*How to complete this task*. Reproduce, character for character, the lines in the items below that run from the line with "повреждены окна." up to and including the line with "метров, размером 9 на 9.5 метров.". Give only those lines.

*Source material*.
.....

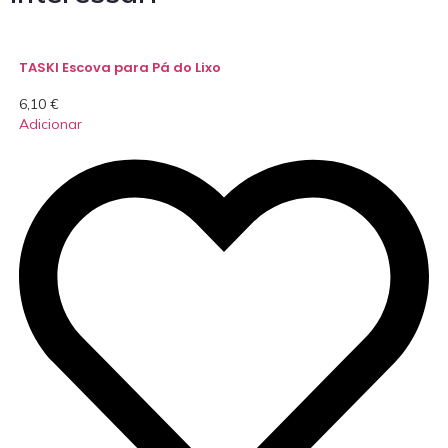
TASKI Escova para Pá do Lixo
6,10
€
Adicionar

.....

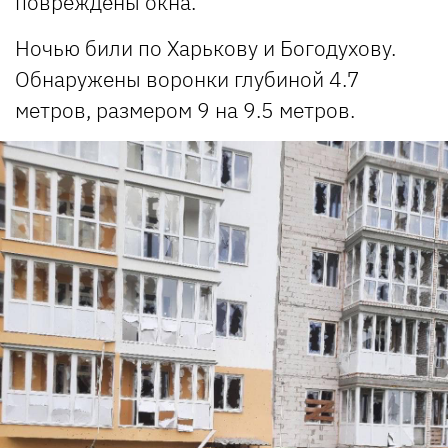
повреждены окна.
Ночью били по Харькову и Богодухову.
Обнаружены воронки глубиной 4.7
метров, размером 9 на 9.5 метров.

.....

*Exercise solution*.
повреждены окна.
Ночью били по Харькову и Богодухову.
Обнаружены воронки глубиной 4.7
метров, размером 9 на 9.5 метров.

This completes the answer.